Castle Malwood Lodge is a Grade II listed building in the New Forest National Park local planning authority area, England. First listed on 5 November 1986. Country house. 3 related planning applications.
Castle Malwood Lodge
- WRENN ID
- moated-tin-sedge
- Grade
- II
- Local Planning Authority
- New Forest National Park
- Country
- England
- Date first listed
- 5 November 1986
- Type
- Country house
- Source
- Historic England listing
Description
This medium-sized country house, now converted into flats, was built in 1884 by E Christian for Sir W Harcourt, a Liberal Cabinet Minister. It is constructed of brick with stone dressings, timber-frame and plaster infill on the first floor, and has plain tile roofs and brick stacks. The architectural style is Domestic Revival, potentially described as "Stockbroker Tudor”, with a U-shaped plan extending over two and a half stories, two rooms deep, and featuring a four-window range set against a tall roof. An entrance porch is located on one end of the building, with another on the opposite end. A courtyard lies within the building's interior.
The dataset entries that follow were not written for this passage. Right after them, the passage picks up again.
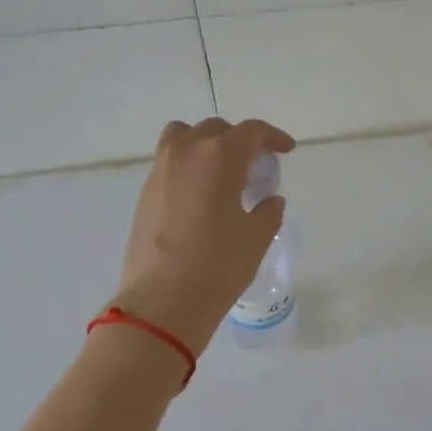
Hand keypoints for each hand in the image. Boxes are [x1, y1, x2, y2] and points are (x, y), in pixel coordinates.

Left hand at [114, 118, 295, 354]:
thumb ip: (268, 212)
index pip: (251, 132)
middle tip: (255, 166)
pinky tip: (201, 196)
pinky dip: (189, 166)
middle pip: (216, 130)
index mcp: (219, 157)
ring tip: (221, 172)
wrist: (163, 300)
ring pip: (184, 137)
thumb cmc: (218, 265)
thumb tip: (269, 200)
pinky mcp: (145, 193)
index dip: (273, 137)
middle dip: (240, 141)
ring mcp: (160, 171)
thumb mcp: (256, 238)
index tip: (285, 150)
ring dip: (207, 145)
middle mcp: (186, 153)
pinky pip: (170, 162)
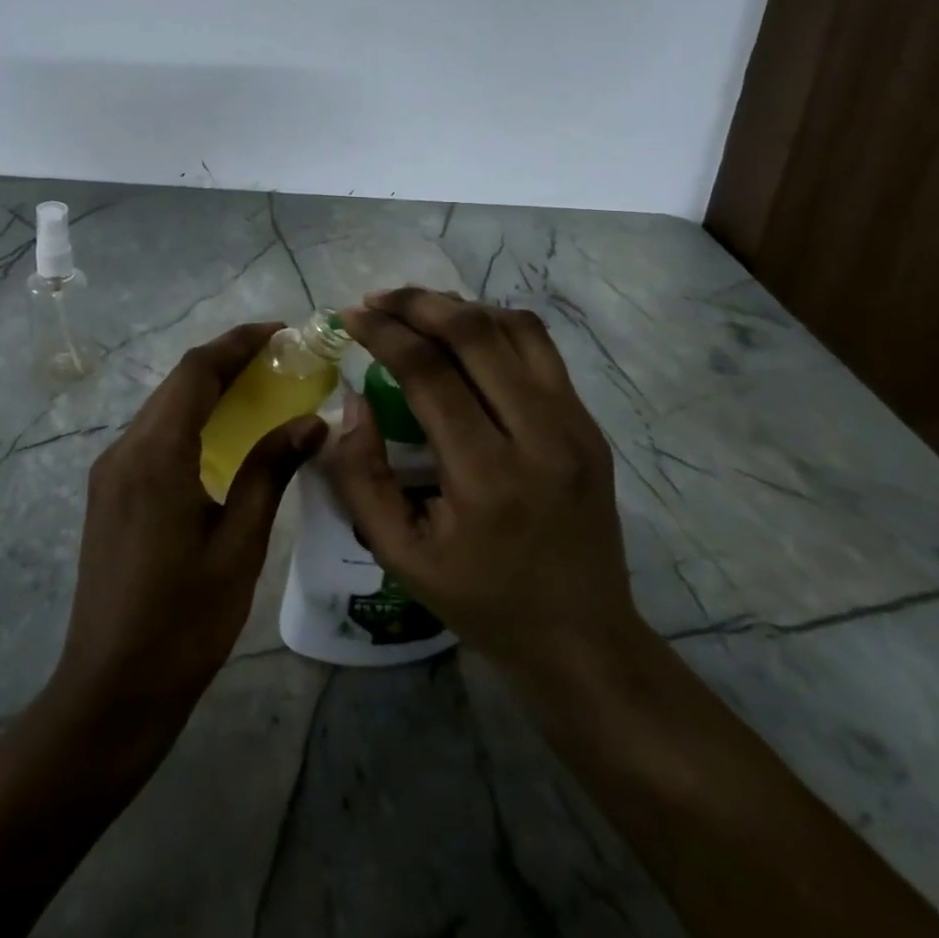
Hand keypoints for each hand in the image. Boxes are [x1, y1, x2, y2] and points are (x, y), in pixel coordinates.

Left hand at [47, 323, 327, 742]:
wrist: (110, 690)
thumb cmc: (183, 623)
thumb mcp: (239, 547)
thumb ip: (269, 474)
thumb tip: (310, 423)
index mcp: (155, 456)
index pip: (196, 372)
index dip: (238, 343)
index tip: (281, 331)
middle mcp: (124, 450)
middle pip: (177, 383)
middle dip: (227, 361)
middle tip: (280, 358)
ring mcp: (111, 471)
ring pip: (163, 406)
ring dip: (208, 388)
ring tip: (260, 388)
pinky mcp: (109, 491)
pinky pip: (153, 434)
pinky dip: (190, 419)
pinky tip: (222, 436)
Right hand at [327, 289, 644, 684]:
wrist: (583, 638)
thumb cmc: (482, 600)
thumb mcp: (399, 554)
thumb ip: (361, 476)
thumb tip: (352, 401)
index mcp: (487, 476)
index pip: (430, 373)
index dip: (384, 334)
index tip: (349, 315)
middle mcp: (540, 436)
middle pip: (475, 334)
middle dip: (417, 303)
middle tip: (377, 299)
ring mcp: (574, 424)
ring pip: (514, 328)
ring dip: (459, 307)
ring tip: (415, 310)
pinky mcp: (589, 424)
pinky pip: (540, 350)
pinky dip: (495, 326)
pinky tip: (463, 335)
The right-hand end of the entrance range has a projecting two-story gabled porch, supported by timber posts with spandrels to a first-floor balcony featuring a decorative timber balustrade. Below the porch is a square doorway, topped by a rectangular bow with a hipped fishscale tile roof. The gable has bargeboards. To the right of the porch are stone mullioned and transomed windows on either side of an external chimney which incorporates a moulded armorial panel above the eaves, tapering into a moulded stack. A large three-light window with a head is set within a gabled dormer. To the left of the porch is a three-light casement and a high-set two-light, hip-roofed dormer. A steep-pitched hipped roof is topped by a similar stack to the one behind the porch. The next range mirrors the left-hand part of the first range and then includes two two-and-a-half-story gabled projections; one has a high-set first-floor four-light casement, the other incorporates a similar first-floor balcony on corbelled brackets. The garden front features irregular gables of differing projections and, on the ground floor, canted or rectangular bays which run across the front, topped with balconies having similar balustrades.